Örneğin sporda belirli bir başarı grafiği olan Almanya’da her üç kişiden biri
spor kulüplerine üyeyken(27,5 milyon), Türkiye’de lisanslı sporcu
sayısı 2 milyon 900 bin ve bunların yalnızca 700 bini(nüfusun %1’i civarında
seyrediyor) aktif olarak spor yapıyor.
Şurası
açık ki bu havuzun büyütülmesi gerekiyor. Spora başlama ve temel eğitimin
alındığı dönem çocukların ve gençlerin eğitim yılları ile çakışıyor. Buradan
çıkan kaçınılmaz sonuç eğitim spor birlikteliğinin sağlanması gerekliliği.
Ancak hepimiz biliyoruz ki spor yapmak ya spor yapanların kendileri ve/veya
aileleri tarafından eğitime engel olarak görülüyor ya da eğitim sisteminin
doğal bir sonucu olarak spor yapmak okullarımızda fazla kabul görmüyor. Demek
ki spor için ülke olarak bazı atılımlar yapılması gerekirken bunun yanında
ailelerin ve eğitim merkezlerinin önyargısını da kırmak gerekiyor.
Durumu
basitçe ifade edersek çocukların ilköğretim çağında spora başlamaları ve
gençlik çağında da devam etmeleri gerekli ve yine bunun basit çözümü de her
çocuğun eğitimi sırasında spor yapması. Daha derli toplu bir ifadeyle eğitime
yön verenler tarafından her öğrencinin eğitimi sırasında zorunlu olarak en az
bir spora yönlendirilmesi, bunu da spor federasyonlarının desteğiyle öğrencinin
yeteneklerine uygun olarak gerçekleştirmesi bu sorunu kökünden çözecektir. Tabi
ki bu spor eğitimi haftada iki saat yapmacık olarak verilen beden eğitimi
dersleriyle değil tüm haftaya yayılan ve diğer derslerle birlikte düzenli bir
şekilde programlanmış olarak gerçekleştirilmeli. Bunun yanında düzenli
yarışmalarla rekabet ortamı kurularak üst düzey sporcuların yetiştirilmesi için
gerekli ortam sağlanmış olacaktır.
2 yorum:
Olimpiyatlar halen devam ediyor diye biliyorum. 1500 metre içimize biraz olsun su serpmedi degil, tabi diger basarisizliklar icin uzun sure "neden" diye sorulmali.
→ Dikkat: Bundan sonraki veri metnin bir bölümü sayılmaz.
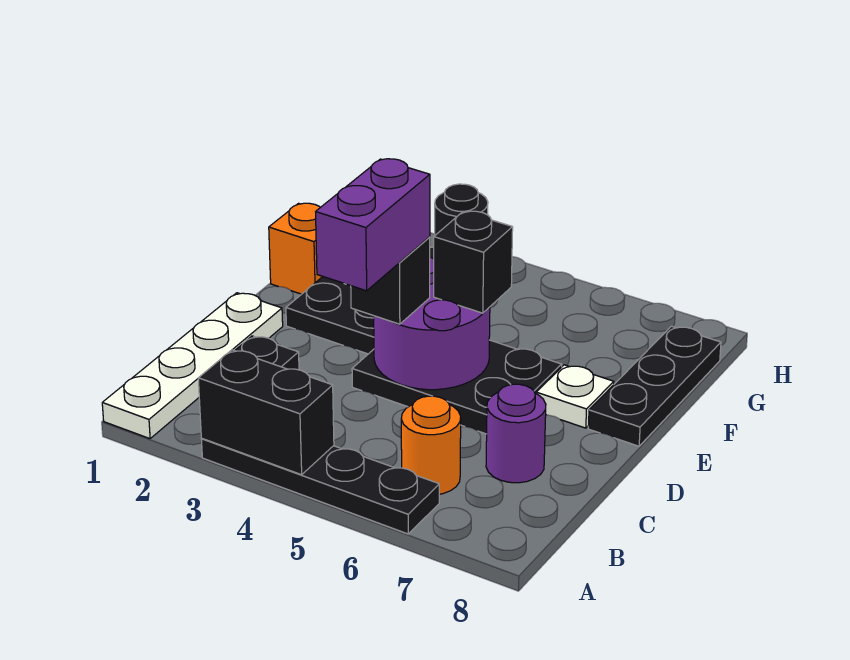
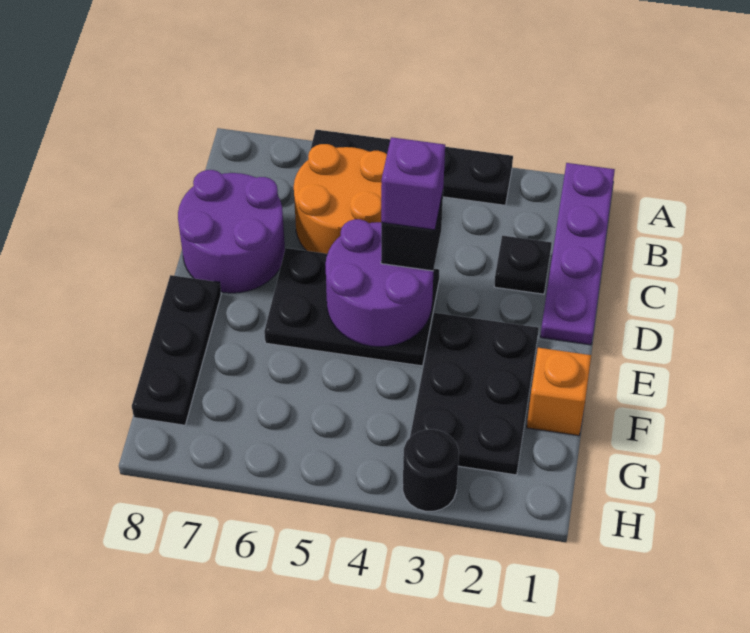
white plate A1:D1 level 1 -> purple plate A1:D1 level 1
black brick A3:A4 level 2 -> none
orange round brick B6 level 1 -> orange round brick B5:C6 level 1
purple brick C4:D4 level 4 -> purple brick D4 level 4
purple round brick C7 level 1 -> purple round brick C7:D8 level 1
black brick E5 level 3 -> none
white plate E7 level 1 -> none

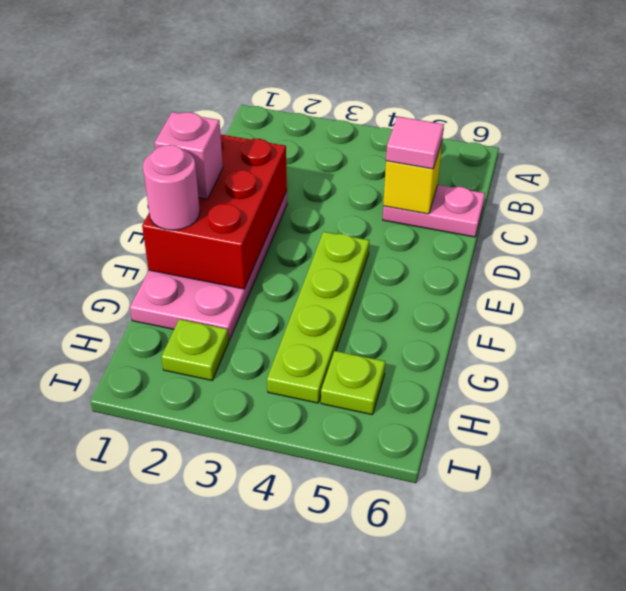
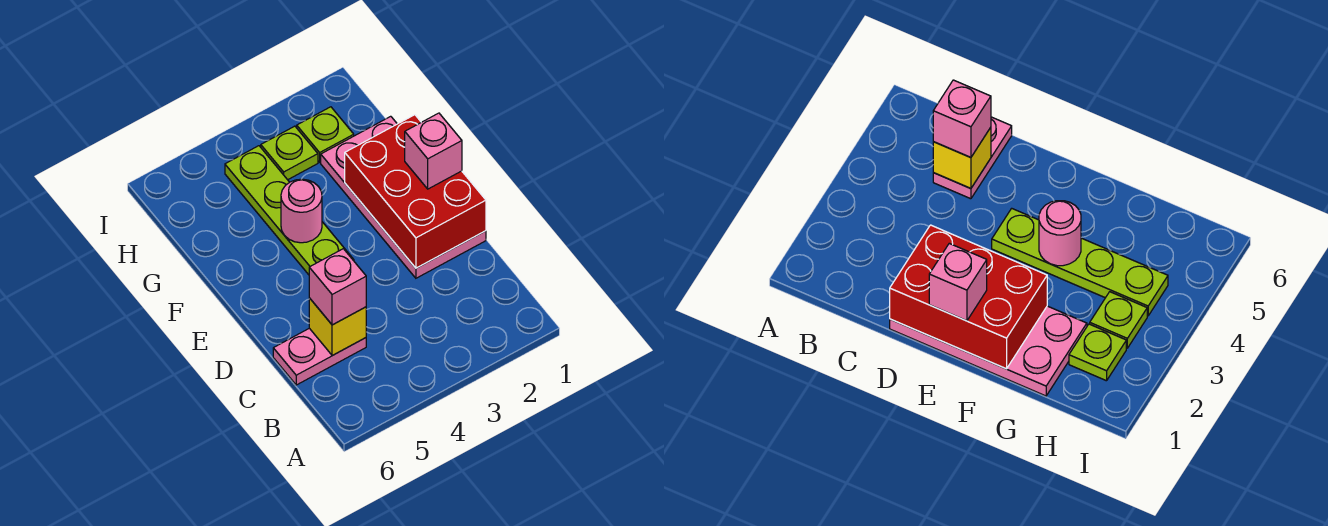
pink tile C5 level 3 -> pink brick C5 level 3
pink round brick F1 level 3 -> pink round brick F4 level 2
lime plate H5 level 1 -> lime plate H3 level 1

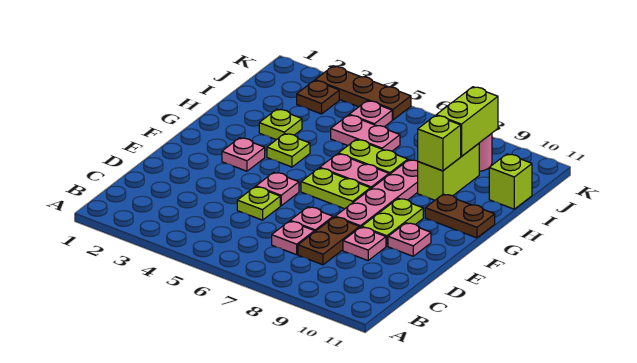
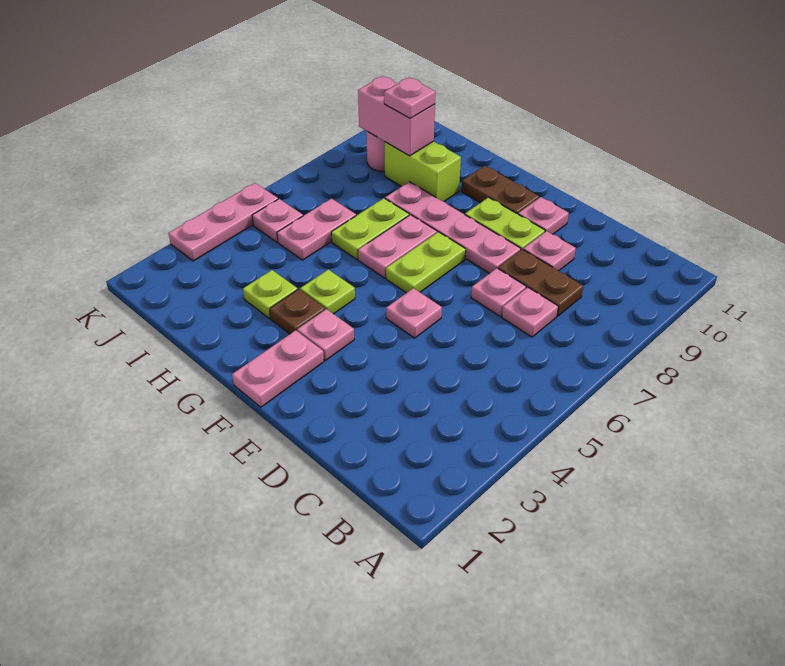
lime plate D5 level 1 -> none
none -> pink plate F1:F2 level 1
brown plate G10:G11 level 1 -> brown plate F10:G10 level 1
lime brick H9 level 2 -> none
lime brick I9:J9 level 2 -> pink brick I9:J9 level 2
none -> pink plate I9 level 3
lime brick I11 level 1 -> none
brown plate J3 level 1 -> brown plate G3 level 1
brown plate K3:K5 level 1 -> pink plate K3:K5 level 1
Esas sorunu her ne kadar sporcularin secildigi havuza baglamıs olsan da, ben "bireysel gelisim" kavramının içinin boslugunun spordaki yansimasi olarak goruyorum durumu, yani "kesfedilememis ussain bolt durumu" dan cok "bir ussain bolt yetistireme/yetismemesi" durumu...
Turkiyenin toplum olarak adım atmasi ve degerlerini gozden gecirmesi gerekiyor...
Yeteneksizlik yok elbette, belirttiğin tespitlerde de sonuna kadar haklısın. Ancak Tolga'nın belirttiği eğit(e)meme de çok önemli bir sorun. Hani bize ilkokul birden eğitim hayatımızın sonuna kadar üç tarafı denizlerle kaplı, içinden bol ırmaklar akan, bi sürü göl içeren şu cennet vatan denir ya, bu cennet vatanda suya koysan kimi bir kaçı dışında muhtemelen boğulur. Almanya'dan örnek verdin madem, Almanya'da yüzme bilen sayısı Türkiye'deki yüzme bilmeyen sayısı ile eşitmiş. Ulan bu kadar su var madem ülkede, nasıl olur da yüzme oranı bu kadar düşük olabiliyor. Şu cennet vatan ile başlayan o hayat bilgisi nutkuna bakılınca halbuki, yüzme olimpiyatlarını bizim domine etmemiz gerekiyordu. Eğitimsizlik, eğitememe temel sorunumuz galiba.